Handwritten Digit Recognition with AI
- Name
- Francisco Sandi
- Published on
Introduction
During my master’s program, I recently learned about various Deep Learning techniques, with convolutional neural networks (CNNs) standing out due to their effectiveness in image recognition tasks. As a way to solidify my understanding, I decided to play around with the MNIST dataset—a classic in the AI community, often dubbed the "Hello World" of deep learning.
This experiment opened the door to new challenges, from detecting and cropping characters to adapting the data format to match my training dataset. In this article, I’ll walk you through the process, the hurdles I faced, and the lessons I learned along the way.
ℹ️ Background
MNIST
The MNIST dataset is a large collection of handwritten digits, commonly used for training various image processing systems. It contains 60,000 training images and 10,000 testing images, each a 28x28 grayscale pixel representation of digits from 0 to 9. Due to its simplicity and well-labeled data, MNIST has become the go-to dataset for anyone beginning their journey in deep learning.
MNIST dataset
Neural Networks
Before diving into convolutional neural networks, it’s important to understand the foundation upon which they are built: neural networks (NN). At their core, neural networks are computational models inspired by the human brain's neural structure. They consist of layers of interconnected nodes, or "neurons," where each connection has an associated weight.
The network is trained by adjusting the weights of the connections based on the error in its predictions. This is done through a process called backpropagation, combined with an optimization algorithm like gradient descent. As the network iterates over the data, it gradually learns to make more accurate predictions by minimizing the error.
Simple Neural Network
Convolutional Neural Networks (CNNs)
While traditional neural networks are powerful, they have limitations when it comes to handling image data, especially for tasks like digit recognition. CNNs are a specialized type of neural network designed to process data with a grid-like topology, such as images. The key difference between CNNs and traditional NNs lies in the use of convolutional layers.
The combination of these layers allows CNNs to automatically and adaptively learn spatial hierarchies of features, making them exceptionally well-suited for image recognition tasks.
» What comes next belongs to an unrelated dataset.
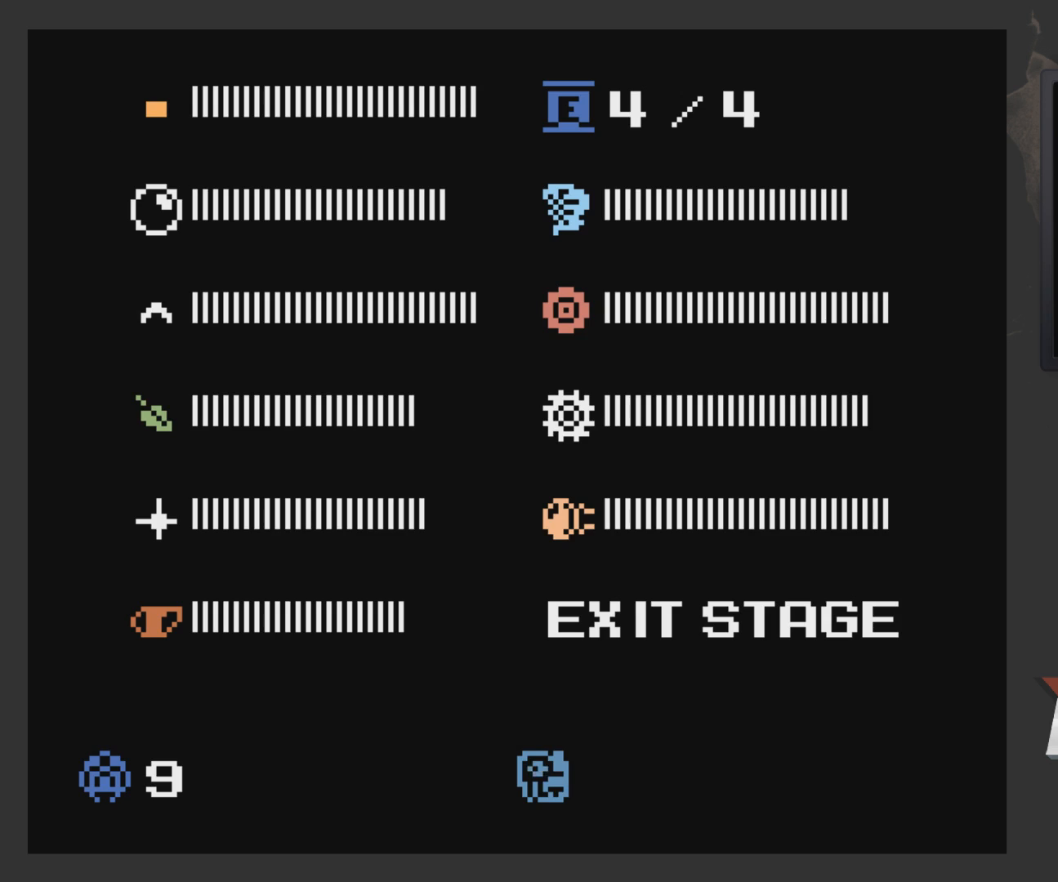
{"buttons": ["DPAD_RIGHT"], "left_stick": "center", "right_stick": "center", "events": [[83, "START", "down"], [150, "START", "up"], [250, "DPAD_RIGHT", "down"], [300, "A", "down"], [350, "A", "up"]]}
In the case of the MNIST dataset, the CNN can learn to recognize the shapes and structures of digits across different handwriting styles, leading to highly accurate digit classification.
Convolutional Neural Network
🧪 The Experiment
I used PyTorch, a popular Deep Learning framework, to implement and train the Convolutional Neural Network (CNN) on the MNIST dataset. Here’s how I structured the experiment:
1. Loading the Dataset
I loaded the MNIST dataset and organized it into batches using PyTorch's DataLoader. This allowed me to efficiently feed the data into the model during training and testing. The training dataset includes 60000 datapoints, and the testing dataset 10000 datapoints. Each loader was set up to handle 100 images per batch, with shuffling enabled for the training data to ensure a diverse mix of samples in each batch.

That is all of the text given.